Chinese New Year is the biggest holiday period in Penang, so plan ahead if you'll be in the area during this exciting time.

  • A number of hotels stand close to the historical, cultural, and shopping destinations within George Town, which is conveniently where a large number of Chinese New Year festivities also take place. Travelers looking for more affordable accommodations will appreciate the budget picks along with backpacker favorites Love Lane and Lebuh Chulia.
  • Taxis, trishaws, and a modern bus system make getting around George Town and Penang easy. Most buses leave from the Weld Quay jetty or the KOMTAR complex, and nearly all of them can be hailed in Chinatown. A free bus circulates around the city every 20 minutes.
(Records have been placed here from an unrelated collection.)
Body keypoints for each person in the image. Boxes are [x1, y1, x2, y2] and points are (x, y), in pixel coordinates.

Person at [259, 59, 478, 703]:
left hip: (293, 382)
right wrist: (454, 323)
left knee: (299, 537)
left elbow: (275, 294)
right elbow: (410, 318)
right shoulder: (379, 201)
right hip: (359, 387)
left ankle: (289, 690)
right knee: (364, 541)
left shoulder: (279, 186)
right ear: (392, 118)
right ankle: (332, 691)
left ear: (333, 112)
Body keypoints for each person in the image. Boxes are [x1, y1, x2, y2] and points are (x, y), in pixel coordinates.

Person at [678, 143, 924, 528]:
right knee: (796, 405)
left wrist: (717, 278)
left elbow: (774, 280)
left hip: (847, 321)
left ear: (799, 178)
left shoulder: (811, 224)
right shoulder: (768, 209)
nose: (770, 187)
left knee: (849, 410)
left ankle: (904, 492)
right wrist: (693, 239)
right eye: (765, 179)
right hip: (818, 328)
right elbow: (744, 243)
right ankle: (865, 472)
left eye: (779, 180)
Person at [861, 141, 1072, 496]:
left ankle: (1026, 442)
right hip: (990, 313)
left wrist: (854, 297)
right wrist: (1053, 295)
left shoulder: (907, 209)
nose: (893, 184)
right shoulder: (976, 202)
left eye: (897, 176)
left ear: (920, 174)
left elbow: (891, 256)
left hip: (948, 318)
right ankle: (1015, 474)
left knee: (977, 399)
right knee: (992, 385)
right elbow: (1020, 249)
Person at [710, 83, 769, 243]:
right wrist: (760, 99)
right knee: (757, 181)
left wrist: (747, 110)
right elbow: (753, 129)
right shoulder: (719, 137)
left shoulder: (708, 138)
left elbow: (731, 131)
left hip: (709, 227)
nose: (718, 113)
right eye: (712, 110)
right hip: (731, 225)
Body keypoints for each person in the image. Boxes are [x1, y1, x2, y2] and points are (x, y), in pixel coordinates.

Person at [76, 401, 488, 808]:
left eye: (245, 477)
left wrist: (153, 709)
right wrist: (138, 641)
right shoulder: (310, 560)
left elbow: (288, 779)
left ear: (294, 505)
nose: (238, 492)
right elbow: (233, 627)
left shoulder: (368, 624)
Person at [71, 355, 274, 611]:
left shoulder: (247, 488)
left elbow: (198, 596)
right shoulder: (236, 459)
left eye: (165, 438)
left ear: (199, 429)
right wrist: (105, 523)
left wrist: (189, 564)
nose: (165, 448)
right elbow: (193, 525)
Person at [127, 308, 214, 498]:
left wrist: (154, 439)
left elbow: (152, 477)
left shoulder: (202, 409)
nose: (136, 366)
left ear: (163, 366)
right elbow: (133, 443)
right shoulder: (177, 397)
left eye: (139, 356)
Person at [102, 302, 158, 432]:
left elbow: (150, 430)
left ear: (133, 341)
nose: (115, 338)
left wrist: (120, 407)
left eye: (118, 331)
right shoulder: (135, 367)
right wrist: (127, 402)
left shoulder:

  • While there is a lot of excitement around Penang during Chinese New Year, keep in mind that many shops, restaurants, and other businesses may be closed down while locals take time off work to celebrate with family.
  • February is part of the short dry season in an otherwise very wet region, so your chances of getting rained on are relatively low. The temperatures in Penang don't fluctuate much throughout the year, with the average high hovering around a constant 90 degrees Fahrenheit (32 degrees Celsius).